[[ Information supplied, beginning ]]

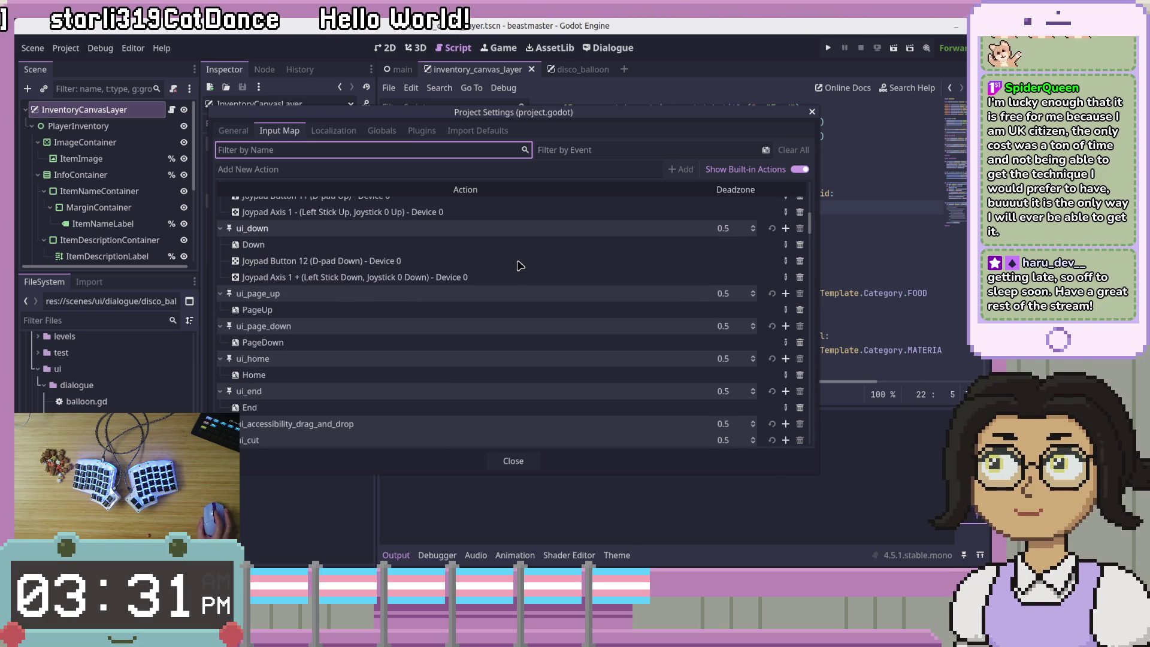
pyautogui.scroll(-10, 519, 265)
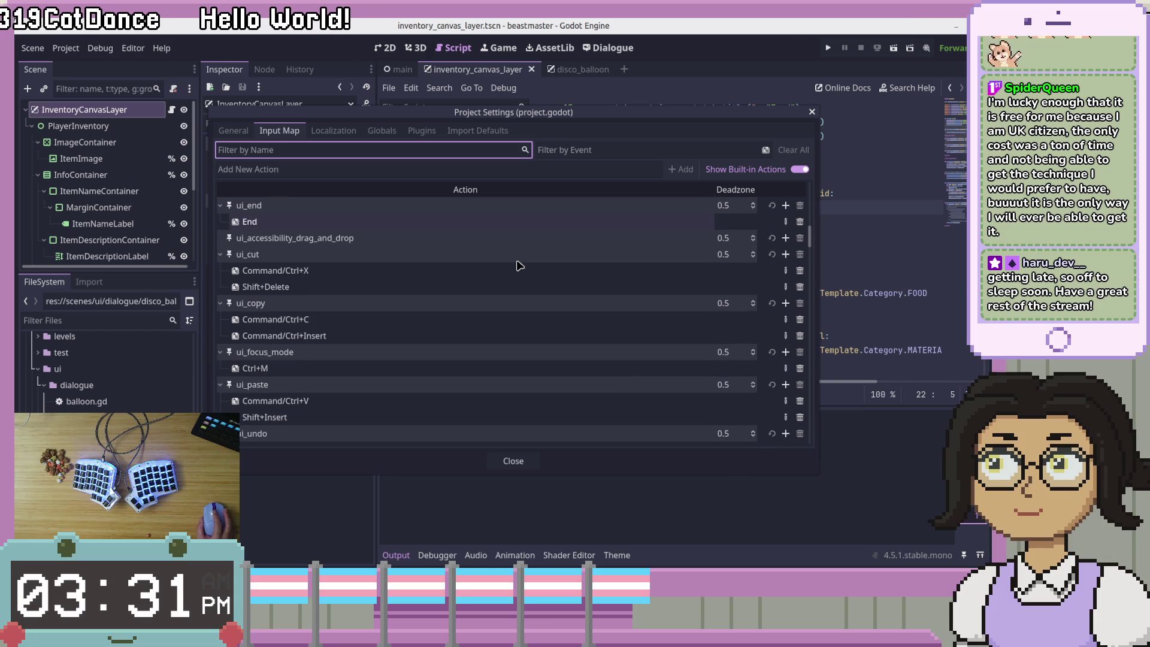
pyautogui.scroll(14, 480, 324)
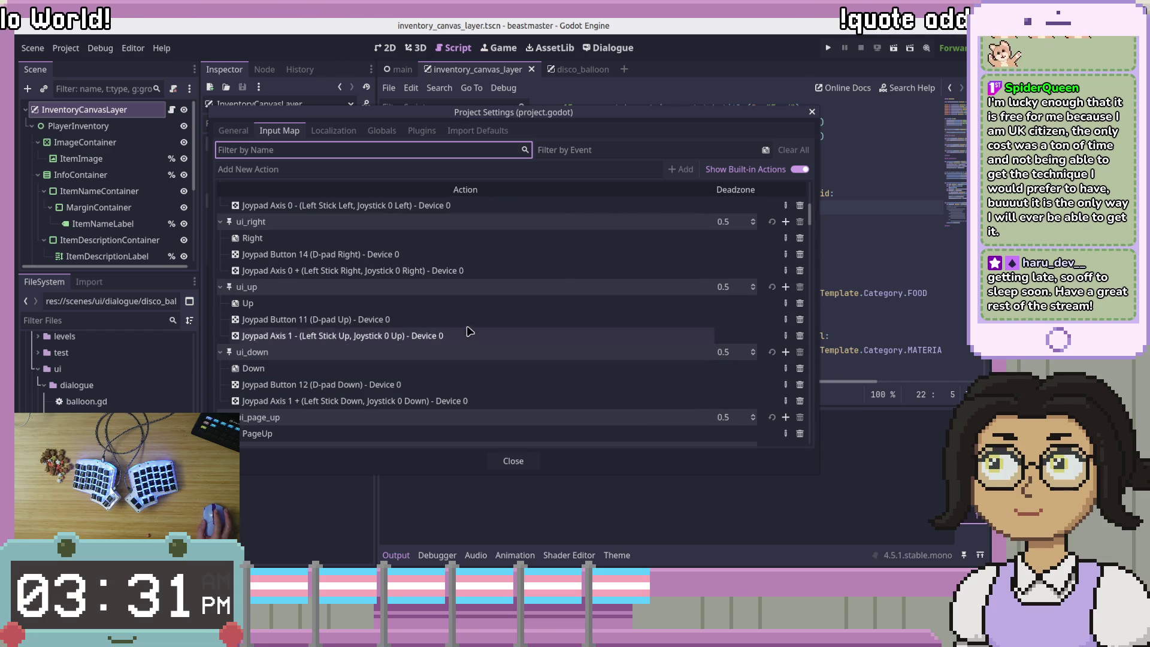
pyautogui.scroll(1, 527, 335)
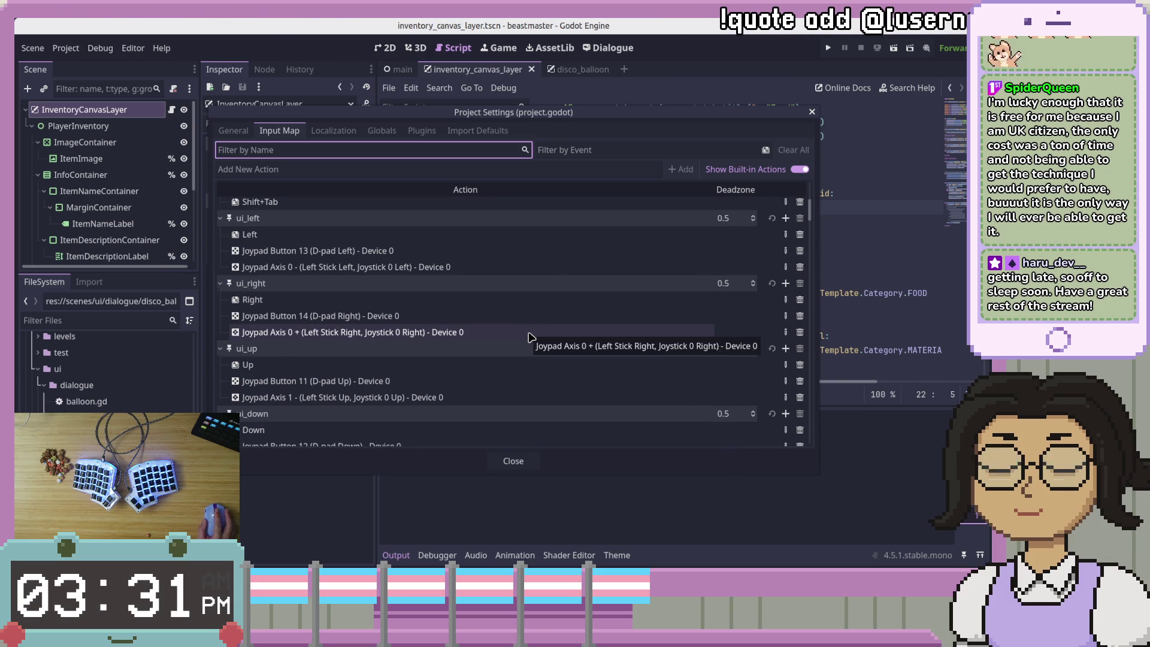
pyautogui.scroll(-2, 529, 337)
pyautogui.scroll(-3, 529, 337)
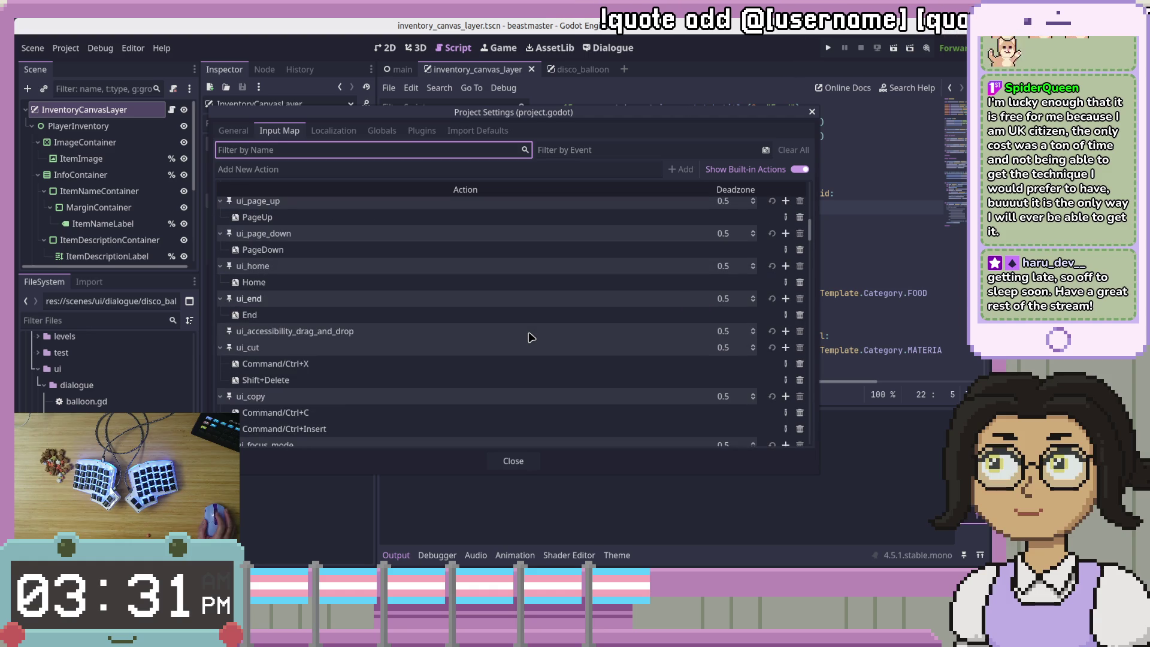
pyautogui.scroll(-1, 529, 337)
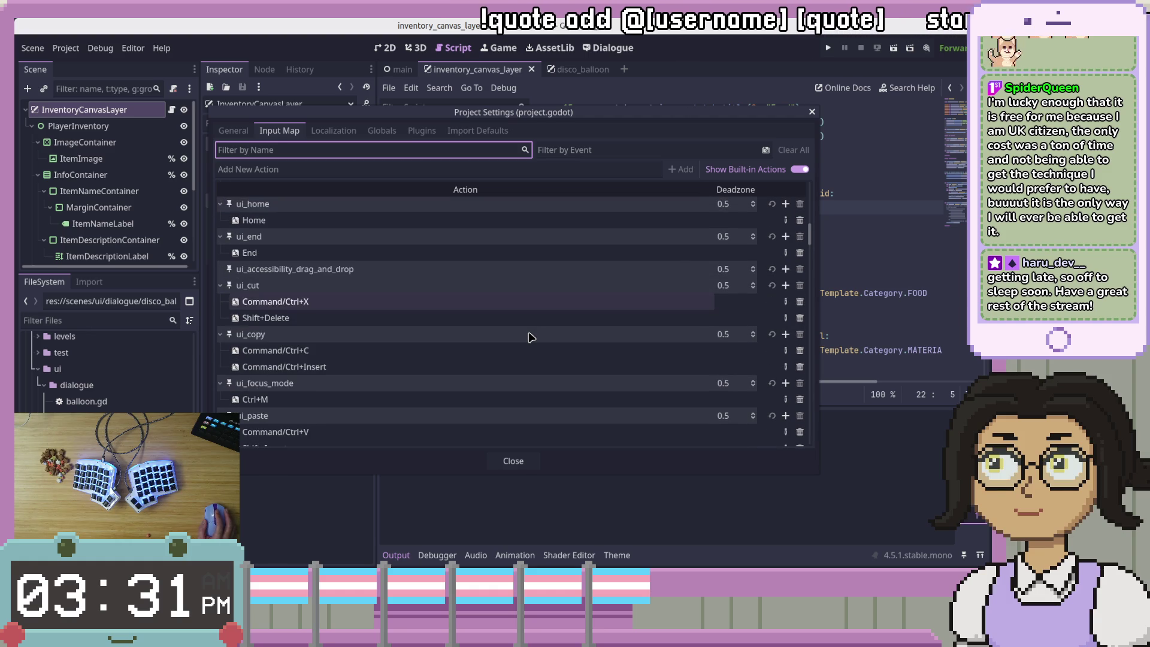
pyautogui.scroll(-1, 529, 337)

[[ Information supplied, end ]]

What is being asked:
Please give all of the material again, exactly, without the images.

Answer box:
pyautogui.scroll(-10, 519, 265)
pyautogui.scroll(14, 480, 324)
pyautogui.scroll(1, 527, 335)
pyautogui.scroll(-2, 529, 337)
pyautogui.scroll(-3, 529, 337)
pyautogui.scroll(-1, 529, 337)
pyautogui.scroll(-1, 529, 337)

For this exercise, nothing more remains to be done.